RDFa is intended to include additional meta information about page content and (hopefully) facilitate third party applications in their analysis of such documents. Little stops you from using it to express information about data that isn't rendered in the browser, if that is what you want to do.

One way to look at it is that using RDFa allows you to take mostly unstructured data (HTML5) and add as much structured data to it as you can/would like. Usually this results in data that would be described as semi-structured.

<body about="http://example.org/john-d/#me">
<h1>John's Home Page</h1>
<p>My name is <span property="foaf:nick">John D</span> and I like
  <a href="http://www.neubauten.org/" rel="foaf:interest"
    lang="de">Einstürzende Neubauten</a>.
</p>
<p>
  My <span rel="foaf:interest" resource="urn:ISBN:0752820907">favorite
  book is the inspiring <span about="urn:ISBN:0752820907"><cite
  property="dc:title">Weaving the Web</cite> by
  <span property="dc:creator">Tim Berners-Lee</span></span></span>.
</p>
<div about="http://example.com/cat">
  <span property="rdf:type" resource="rdfs:Class"></span>
</div>

In this example, RDFa uses a span to relate John D as the foaf:nick of the individual http://example.org/john-d/#me. This information is very unlikely to be utilized server side, and even more so unlikely to be used by the user's web browser.
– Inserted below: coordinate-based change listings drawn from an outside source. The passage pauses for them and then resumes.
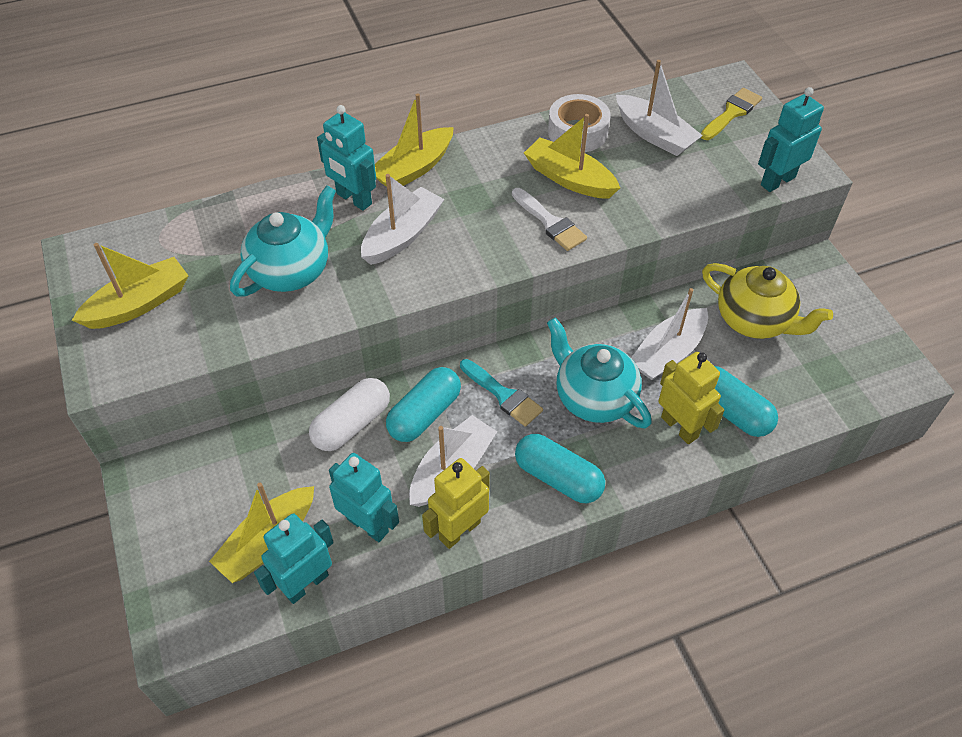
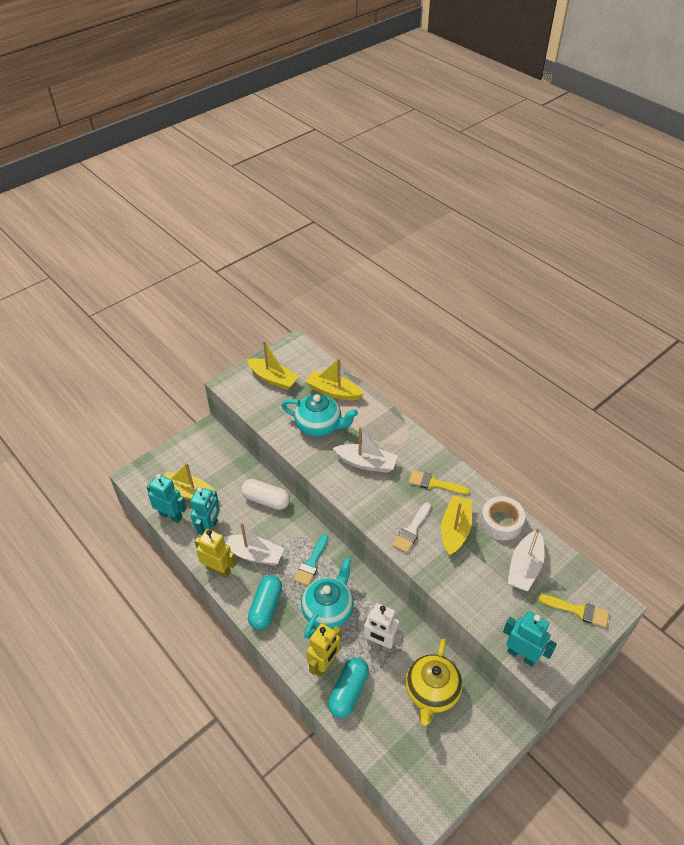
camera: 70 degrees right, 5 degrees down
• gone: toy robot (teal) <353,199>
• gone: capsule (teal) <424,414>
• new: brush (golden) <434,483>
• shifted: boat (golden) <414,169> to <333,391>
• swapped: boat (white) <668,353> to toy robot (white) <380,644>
You can, however, introduce third party tools (bots, browser extensions) that can utilize this information and be sensitive to it.

In the <div> I am somewhat hand-wavy about namespace syntax and qnames, but what i am basically doing is creating invisible information that does not reflect a visible element within the rendered web page. It specifies, instead, some ontological knowledge in RDF. In this, we create the triple indicating that http://example.com/cat is rdf;type of rdfs:Class.

It will still be HTML5, and it will allow you to express a large amount of information. As far as the TEL problem goes, you can enhance an existing document by adding additional RDFa statements to it. This is extremely useful as it leaves documents renderable for humans while allowing further machine readability.

In terms of storing semantic information within wikis and the like, would suggest looking at semantic mediawiki. It allows one to store the expressed information within an external triple store, which makes it visible to outside applications. This may or may not be suitable to your use cases.